Among the travelers followed under a secret Transportation Security Administration (TSA) program recently exposed by the Boston Globe were a professional basketball player and a social media manager for an arts and crafts company.

Neither of these women was actually suspected of any sort of criminal or terrorist activity. Nor, apparently, were thousands of others surveilled and trailed under the TSA's Quiet Skies program, which launched in 2012 and expanded significantly this year. But Courtney Vandersloot, the basketball player, and Taylor Usry, the social media manager, were tracked by air marshals and were subjected to heightened security screening, all because they had gone to Turkey.

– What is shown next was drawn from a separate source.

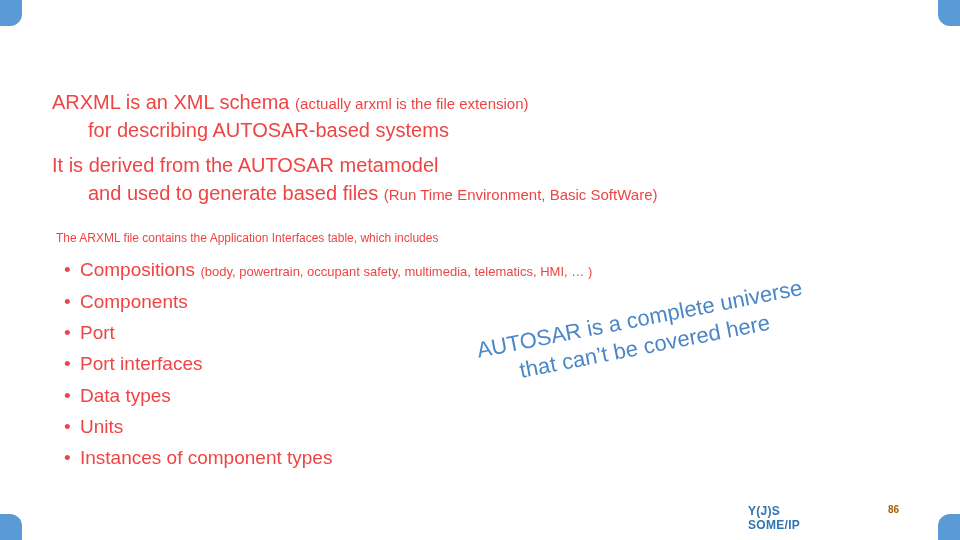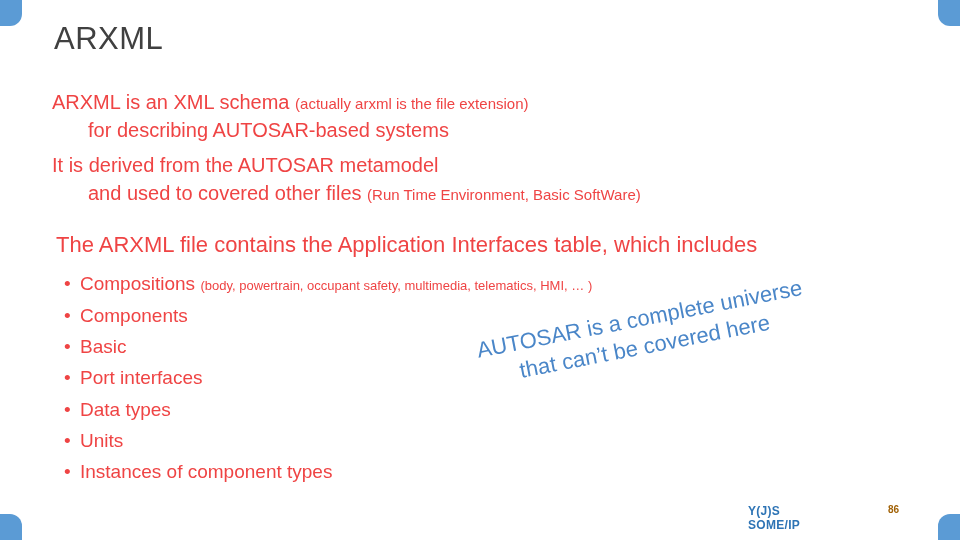"ARXML" div.title { html: <div>ARXML</div> -> none }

The Boston Globe tracked down Usry in Williamsburg, Virginia. She wasn't spied on during her trip to Turkey, where she took some arts-and-crafts courses. It was when she returned that the surveillance began. In July she flew to Florida for work. Plainclothed air marshals followed her, kept track of everything she did, kept records of her behavior, and even rode on the flight with her down to Tampa to keep tabs on her.

That's creepy enough, but she was also subjected to very extensive hands-on screening and security pat-downs—intrusive enough that they made her cry, she tells the Boston Globe. She also had an encounter in line with a chatty, friendly man who asked her all sorts of questions that she now sees in a new light. (Her husband thought the man was flirting with her.) She was also selected for one last "random" bag check at the gate.

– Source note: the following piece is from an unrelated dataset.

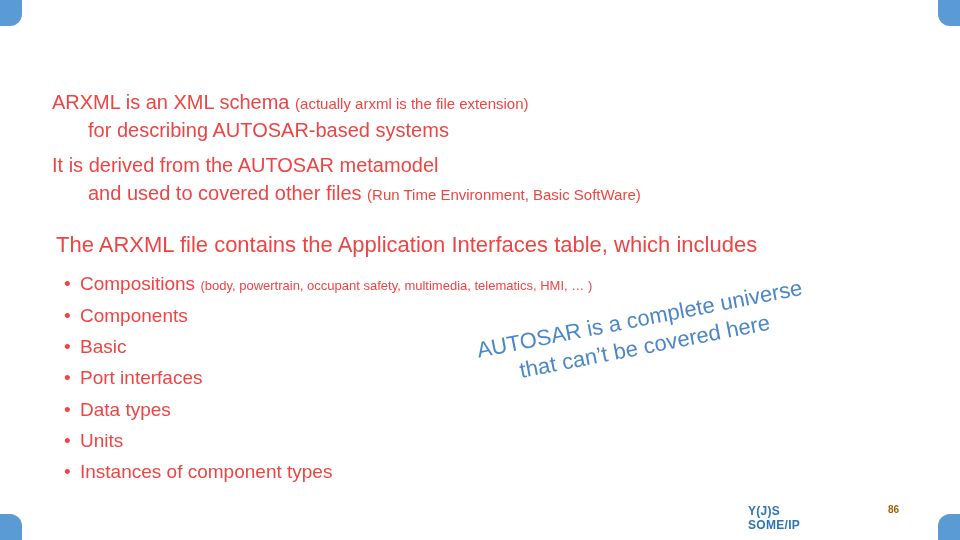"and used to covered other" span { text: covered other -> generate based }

Vandersloot went to Turkey to play professional basketball there. She has a work visa to do so, and she says the U.S. government knows full well what her business in the country was. She even qualified in 2016 for a program that expedites travel clearances for people who are considered low risk. Nonetheless, she tells the Globe that she was singled out for extensive searches during her domestic trips.

Civil rights and privacy groups are up in arms. The secretive surveillance appears completely unattached to anything resembling risk or threat assessment: Essentially the program calls for suspicionless surveillance of Americans for the purpose of finding out whether they're a potential threat. Some air marshals themselves have criticized the program, not being enthusiastic about spending their time spying on people who are not under investigation for any actual wrongdoing.

But the TSA has defended the snooping and says it will continue, despite its intrusiveness, its ineffectiveness, and the fact that many of the people carrying it out think it's a waste of time.